:: Description of the task ::
The lines to copy from the data below are those that hold the string "worn".

:: Data listing ::
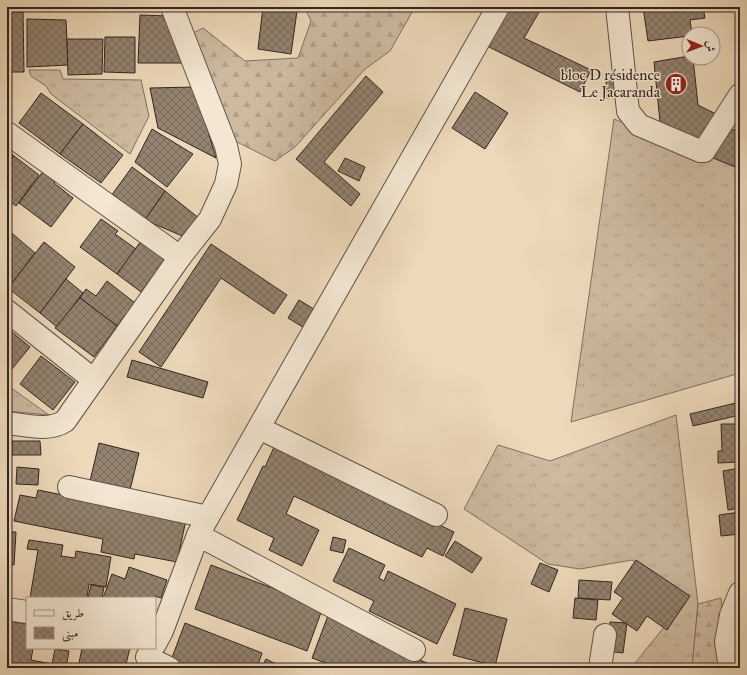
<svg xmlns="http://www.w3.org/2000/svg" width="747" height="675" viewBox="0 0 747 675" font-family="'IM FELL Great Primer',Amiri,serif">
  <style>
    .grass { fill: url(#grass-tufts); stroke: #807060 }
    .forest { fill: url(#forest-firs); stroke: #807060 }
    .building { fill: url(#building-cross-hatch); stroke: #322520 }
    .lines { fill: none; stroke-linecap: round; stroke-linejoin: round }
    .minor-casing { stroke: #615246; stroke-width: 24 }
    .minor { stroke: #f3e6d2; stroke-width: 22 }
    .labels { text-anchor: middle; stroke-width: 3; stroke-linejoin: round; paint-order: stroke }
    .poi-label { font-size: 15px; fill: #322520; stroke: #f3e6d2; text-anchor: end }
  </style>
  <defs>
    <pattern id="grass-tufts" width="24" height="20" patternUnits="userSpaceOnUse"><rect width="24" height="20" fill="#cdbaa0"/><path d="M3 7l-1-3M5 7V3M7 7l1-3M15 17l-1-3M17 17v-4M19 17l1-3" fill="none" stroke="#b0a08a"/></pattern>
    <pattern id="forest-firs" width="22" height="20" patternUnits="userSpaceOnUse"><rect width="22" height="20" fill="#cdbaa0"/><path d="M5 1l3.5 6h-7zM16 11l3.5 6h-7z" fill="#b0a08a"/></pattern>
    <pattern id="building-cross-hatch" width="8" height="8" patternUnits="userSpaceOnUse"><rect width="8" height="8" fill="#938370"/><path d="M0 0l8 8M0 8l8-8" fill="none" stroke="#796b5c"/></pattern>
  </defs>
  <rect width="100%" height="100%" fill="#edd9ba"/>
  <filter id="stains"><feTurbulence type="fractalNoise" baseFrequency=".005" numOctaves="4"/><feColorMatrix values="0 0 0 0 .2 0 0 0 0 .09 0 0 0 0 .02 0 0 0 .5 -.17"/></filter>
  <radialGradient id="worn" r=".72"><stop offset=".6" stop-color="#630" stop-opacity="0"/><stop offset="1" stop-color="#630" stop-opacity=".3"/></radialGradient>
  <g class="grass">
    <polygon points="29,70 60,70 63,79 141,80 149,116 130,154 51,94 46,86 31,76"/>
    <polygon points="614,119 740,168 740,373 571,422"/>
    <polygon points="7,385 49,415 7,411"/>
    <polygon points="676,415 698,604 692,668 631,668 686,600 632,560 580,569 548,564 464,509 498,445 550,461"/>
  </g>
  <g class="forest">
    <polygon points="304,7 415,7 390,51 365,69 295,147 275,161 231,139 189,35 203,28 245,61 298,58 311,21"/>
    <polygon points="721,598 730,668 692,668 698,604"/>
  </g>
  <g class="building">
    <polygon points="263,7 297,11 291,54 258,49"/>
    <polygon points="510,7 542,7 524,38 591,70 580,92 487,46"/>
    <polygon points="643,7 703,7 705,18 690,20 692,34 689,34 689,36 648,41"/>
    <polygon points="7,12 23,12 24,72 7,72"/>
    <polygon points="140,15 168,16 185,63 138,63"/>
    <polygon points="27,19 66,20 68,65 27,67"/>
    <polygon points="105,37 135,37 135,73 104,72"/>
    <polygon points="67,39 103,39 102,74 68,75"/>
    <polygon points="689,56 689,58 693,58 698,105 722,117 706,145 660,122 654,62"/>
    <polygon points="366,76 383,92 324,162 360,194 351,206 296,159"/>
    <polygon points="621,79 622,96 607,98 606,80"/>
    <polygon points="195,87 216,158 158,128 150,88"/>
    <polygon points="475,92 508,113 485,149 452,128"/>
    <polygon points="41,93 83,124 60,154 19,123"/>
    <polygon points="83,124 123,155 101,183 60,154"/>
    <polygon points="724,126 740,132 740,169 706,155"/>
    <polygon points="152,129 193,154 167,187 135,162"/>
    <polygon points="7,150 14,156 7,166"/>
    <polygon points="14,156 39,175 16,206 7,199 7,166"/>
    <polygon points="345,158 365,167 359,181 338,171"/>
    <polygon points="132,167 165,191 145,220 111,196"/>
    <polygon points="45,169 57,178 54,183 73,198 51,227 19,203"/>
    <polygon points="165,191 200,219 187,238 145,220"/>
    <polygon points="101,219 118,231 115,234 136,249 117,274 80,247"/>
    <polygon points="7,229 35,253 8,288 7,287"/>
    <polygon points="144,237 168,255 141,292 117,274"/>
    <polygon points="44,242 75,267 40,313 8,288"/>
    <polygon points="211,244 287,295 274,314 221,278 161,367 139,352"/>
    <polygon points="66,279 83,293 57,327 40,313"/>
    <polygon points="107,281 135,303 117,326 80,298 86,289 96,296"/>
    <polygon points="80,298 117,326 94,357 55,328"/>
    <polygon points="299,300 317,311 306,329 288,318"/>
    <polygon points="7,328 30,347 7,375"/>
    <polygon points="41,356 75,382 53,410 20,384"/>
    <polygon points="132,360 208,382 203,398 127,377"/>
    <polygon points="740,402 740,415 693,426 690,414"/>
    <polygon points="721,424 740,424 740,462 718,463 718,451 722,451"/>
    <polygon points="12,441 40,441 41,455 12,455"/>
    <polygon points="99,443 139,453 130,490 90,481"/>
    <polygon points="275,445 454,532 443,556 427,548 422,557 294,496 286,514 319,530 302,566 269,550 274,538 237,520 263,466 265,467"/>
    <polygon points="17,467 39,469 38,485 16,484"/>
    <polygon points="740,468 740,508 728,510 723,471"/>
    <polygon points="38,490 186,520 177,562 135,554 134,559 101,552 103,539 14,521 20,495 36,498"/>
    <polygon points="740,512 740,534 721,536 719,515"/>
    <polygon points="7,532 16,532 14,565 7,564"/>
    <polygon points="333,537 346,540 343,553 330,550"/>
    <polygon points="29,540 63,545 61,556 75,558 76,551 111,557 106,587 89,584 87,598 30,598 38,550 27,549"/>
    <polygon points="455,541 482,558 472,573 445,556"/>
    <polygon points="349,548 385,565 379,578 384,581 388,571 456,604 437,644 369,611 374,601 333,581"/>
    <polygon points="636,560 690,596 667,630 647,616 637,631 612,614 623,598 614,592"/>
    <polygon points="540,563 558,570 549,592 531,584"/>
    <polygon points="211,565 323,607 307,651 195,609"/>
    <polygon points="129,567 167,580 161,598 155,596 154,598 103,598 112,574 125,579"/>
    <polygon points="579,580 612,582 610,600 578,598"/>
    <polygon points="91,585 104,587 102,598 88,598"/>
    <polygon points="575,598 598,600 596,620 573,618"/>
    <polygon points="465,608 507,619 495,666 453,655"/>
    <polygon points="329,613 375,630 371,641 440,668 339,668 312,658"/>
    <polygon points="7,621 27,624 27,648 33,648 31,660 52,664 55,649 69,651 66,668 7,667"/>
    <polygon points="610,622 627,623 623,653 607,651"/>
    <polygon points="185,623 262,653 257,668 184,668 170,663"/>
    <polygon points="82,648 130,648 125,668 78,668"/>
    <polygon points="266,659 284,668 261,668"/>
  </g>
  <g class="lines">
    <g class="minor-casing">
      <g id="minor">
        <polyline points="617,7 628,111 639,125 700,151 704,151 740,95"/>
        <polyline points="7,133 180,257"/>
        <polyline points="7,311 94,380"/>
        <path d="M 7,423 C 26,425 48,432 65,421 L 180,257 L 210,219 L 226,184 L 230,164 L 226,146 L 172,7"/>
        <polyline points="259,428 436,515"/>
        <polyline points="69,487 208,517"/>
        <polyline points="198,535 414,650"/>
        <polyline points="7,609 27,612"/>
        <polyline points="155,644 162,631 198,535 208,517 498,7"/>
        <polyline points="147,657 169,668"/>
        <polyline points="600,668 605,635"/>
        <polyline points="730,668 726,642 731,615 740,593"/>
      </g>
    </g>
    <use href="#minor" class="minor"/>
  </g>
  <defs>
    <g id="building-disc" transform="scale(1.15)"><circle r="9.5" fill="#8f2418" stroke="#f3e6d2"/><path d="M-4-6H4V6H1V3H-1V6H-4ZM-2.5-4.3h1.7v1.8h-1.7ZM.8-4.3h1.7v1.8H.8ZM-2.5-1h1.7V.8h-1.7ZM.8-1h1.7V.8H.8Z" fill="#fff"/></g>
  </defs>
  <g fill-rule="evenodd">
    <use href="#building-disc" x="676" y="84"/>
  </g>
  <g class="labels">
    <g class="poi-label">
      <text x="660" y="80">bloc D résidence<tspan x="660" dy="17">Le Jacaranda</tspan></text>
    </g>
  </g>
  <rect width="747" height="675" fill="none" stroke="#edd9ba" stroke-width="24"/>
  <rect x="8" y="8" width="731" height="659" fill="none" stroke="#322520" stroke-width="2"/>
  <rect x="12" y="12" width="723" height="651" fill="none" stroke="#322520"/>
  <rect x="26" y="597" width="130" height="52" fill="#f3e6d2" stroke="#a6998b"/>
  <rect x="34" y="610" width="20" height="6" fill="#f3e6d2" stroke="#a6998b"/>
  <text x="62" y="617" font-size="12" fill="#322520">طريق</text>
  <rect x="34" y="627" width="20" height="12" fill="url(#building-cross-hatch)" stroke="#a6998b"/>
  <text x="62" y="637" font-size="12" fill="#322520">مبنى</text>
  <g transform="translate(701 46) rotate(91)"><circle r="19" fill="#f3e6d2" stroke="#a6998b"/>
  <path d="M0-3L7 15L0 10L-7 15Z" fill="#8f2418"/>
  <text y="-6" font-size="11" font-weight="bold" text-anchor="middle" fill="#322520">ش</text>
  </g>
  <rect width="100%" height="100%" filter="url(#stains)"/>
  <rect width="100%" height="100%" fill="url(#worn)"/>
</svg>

==

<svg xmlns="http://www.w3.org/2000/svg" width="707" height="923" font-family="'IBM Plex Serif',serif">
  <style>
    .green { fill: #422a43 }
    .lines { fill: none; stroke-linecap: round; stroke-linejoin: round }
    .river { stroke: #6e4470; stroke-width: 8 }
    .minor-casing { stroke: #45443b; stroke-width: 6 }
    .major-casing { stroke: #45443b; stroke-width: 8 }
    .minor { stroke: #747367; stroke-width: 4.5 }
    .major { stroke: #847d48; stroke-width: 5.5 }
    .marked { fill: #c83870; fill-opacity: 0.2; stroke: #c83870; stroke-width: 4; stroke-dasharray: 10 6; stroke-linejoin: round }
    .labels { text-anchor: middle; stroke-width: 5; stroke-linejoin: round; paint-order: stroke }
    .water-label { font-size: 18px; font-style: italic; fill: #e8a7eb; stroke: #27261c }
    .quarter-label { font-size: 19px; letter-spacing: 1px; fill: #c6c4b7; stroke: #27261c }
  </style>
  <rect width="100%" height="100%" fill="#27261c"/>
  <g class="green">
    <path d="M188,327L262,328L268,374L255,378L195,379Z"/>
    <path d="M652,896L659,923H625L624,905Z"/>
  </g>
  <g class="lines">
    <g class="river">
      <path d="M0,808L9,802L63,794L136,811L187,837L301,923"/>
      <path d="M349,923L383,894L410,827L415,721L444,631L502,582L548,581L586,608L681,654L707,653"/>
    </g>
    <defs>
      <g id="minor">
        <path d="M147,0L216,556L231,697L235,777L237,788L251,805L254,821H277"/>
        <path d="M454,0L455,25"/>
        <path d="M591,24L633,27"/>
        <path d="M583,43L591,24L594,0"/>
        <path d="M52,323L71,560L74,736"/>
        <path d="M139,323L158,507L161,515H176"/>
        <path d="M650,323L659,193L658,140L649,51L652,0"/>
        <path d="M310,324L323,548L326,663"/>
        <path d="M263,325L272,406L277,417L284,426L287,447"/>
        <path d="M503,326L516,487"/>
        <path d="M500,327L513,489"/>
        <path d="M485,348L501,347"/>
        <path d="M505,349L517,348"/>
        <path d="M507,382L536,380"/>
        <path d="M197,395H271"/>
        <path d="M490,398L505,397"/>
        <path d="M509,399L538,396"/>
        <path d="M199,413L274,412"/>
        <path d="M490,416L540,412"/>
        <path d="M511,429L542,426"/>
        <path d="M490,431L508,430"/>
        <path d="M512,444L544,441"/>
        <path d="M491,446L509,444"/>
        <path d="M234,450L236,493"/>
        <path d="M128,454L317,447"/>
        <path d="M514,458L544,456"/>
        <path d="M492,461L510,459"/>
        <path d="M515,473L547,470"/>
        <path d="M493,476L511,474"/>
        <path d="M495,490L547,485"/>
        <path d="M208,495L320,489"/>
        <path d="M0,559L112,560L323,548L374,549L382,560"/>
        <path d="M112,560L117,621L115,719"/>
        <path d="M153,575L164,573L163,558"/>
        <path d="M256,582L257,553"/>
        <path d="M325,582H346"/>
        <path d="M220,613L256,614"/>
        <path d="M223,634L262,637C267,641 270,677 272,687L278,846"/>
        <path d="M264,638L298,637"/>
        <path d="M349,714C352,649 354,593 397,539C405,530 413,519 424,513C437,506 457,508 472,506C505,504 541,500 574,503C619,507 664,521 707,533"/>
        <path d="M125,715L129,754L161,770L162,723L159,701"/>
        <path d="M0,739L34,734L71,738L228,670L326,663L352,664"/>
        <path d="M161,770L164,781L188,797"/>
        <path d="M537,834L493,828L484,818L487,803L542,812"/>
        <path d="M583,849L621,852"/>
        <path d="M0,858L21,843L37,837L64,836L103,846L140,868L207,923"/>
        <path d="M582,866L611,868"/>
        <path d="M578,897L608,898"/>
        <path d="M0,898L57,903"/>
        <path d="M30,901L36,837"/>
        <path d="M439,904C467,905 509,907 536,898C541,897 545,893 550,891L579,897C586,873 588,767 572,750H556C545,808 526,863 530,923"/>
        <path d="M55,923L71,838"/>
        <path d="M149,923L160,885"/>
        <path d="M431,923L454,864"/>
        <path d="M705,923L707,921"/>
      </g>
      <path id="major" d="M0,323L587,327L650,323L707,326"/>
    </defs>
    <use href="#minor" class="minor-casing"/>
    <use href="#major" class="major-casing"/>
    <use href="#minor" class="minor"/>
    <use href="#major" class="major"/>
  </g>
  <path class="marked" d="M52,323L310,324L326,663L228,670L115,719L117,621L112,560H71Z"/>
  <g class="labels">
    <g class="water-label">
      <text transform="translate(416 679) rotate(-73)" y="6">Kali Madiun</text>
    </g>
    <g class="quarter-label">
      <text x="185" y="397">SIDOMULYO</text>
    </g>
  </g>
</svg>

--

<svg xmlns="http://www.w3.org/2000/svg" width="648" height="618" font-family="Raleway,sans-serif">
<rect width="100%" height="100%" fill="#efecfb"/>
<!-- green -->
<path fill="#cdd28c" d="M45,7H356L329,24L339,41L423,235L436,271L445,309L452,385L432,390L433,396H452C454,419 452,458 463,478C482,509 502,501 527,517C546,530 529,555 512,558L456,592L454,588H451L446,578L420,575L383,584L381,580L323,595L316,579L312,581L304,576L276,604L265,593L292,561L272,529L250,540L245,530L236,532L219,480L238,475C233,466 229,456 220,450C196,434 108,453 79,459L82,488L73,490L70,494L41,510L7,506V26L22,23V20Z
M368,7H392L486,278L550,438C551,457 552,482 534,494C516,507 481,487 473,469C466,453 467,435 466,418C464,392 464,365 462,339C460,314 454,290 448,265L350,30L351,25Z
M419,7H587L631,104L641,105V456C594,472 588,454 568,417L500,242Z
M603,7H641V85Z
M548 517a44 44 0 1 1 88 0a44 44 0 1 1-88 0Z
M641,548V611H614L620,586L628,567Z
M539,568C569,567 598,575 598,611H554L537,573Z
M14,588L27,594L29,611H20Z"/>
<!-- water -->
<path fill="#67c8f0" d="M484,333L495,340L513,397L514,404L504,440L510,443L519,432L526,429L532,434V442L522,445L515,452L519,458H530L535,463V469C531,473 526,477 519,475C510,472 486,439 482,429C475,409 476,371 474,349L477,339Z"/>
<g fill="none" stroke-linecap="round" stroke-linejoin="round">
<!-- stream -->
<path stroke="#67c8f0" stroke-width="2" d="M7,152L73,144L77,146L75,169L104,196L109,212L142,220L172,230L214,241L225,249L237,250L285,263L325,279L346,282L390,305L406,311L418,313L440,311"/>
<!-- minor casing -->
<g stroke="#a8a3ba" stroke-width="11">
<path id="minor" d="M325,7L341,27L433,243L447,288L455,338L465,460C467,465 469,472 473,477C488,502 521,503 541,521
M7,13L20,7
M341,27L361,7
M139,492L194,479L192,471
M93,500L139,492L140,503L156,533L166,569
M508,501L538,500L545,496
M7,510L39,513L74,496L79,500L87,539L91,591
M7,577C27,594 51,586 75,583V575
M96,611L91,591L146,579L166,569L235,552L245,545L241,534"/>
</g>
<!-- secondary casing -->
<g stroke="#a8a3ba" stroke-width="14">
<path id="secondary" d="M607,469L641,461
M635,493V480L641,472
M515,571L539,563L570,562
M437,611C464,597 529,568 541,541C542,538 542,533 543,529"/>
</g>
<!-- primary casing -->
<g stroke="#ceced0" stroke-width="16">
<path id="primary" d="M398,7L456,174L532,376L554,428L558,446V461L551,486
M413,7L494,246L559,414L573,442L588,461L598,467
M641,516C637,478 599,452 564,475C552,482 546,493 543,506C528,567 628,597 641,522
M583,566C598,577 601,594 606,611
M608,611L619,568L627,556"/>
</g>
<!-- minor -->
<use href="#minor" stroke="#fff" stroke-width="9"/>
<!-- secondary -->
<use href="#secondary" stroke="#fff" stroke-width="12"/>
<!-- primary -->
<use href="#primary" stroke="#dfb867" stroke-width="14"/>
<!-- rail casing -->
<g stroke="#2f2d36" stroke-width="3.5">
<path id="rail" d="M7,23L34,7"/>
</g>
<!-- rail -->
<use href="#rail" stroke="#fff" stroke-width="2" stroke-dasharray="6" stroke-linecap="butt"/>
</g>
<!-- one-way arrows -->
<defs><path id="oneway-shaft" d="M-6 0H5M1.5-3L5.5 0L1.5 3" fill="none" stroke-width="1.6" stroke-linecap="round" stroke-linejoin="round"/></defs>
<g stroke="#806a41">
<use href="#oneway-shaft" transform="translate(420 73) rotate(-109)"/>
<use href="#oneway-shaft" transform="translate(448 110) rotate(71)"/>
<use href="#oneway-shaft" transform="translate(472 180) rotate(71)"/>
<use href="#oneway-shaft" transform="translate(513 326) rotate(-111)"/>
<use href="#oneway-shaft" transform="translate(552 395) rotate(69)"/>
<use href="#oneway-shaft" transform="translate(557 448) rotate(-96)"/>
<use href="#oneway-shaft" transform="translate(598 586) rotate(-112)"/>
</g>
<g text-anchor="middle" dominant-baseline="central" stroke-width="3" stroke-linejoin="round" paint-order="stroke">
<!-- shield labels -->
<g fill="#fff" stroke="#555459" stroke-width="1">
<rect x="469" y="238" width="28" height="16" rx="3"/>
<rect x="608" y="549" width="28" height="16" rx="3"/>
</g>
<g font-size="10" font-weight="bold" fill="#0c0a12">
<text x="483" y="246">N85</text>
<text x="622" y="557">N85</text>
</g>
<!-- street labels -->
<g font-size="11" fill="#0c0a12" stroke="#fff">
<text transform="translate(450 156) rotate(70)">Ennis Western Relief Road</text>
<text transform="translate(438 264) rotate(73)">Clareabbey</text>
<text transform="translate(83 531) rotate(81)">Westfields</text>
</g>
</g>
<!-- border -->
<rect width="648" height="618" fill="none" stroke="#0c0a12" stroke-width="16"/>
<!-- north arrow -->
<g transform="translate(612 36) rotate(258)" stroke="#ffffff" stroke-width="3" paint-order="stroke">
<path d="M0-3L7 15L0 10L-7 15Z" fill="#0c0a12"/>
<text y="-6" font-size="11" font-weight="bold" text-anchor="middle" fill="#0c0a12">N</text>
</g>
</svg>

:: Answer space ::
  <radialGradient id="worn" r=".72"><stop offset=".6" stop-color="#630" stop-opacity="0"/><stop offset="1" stop-color="#630" stop-opacity=".3"/></radialGradient>
  <rect width="100%" height="100%" fill="url(#worn)"/>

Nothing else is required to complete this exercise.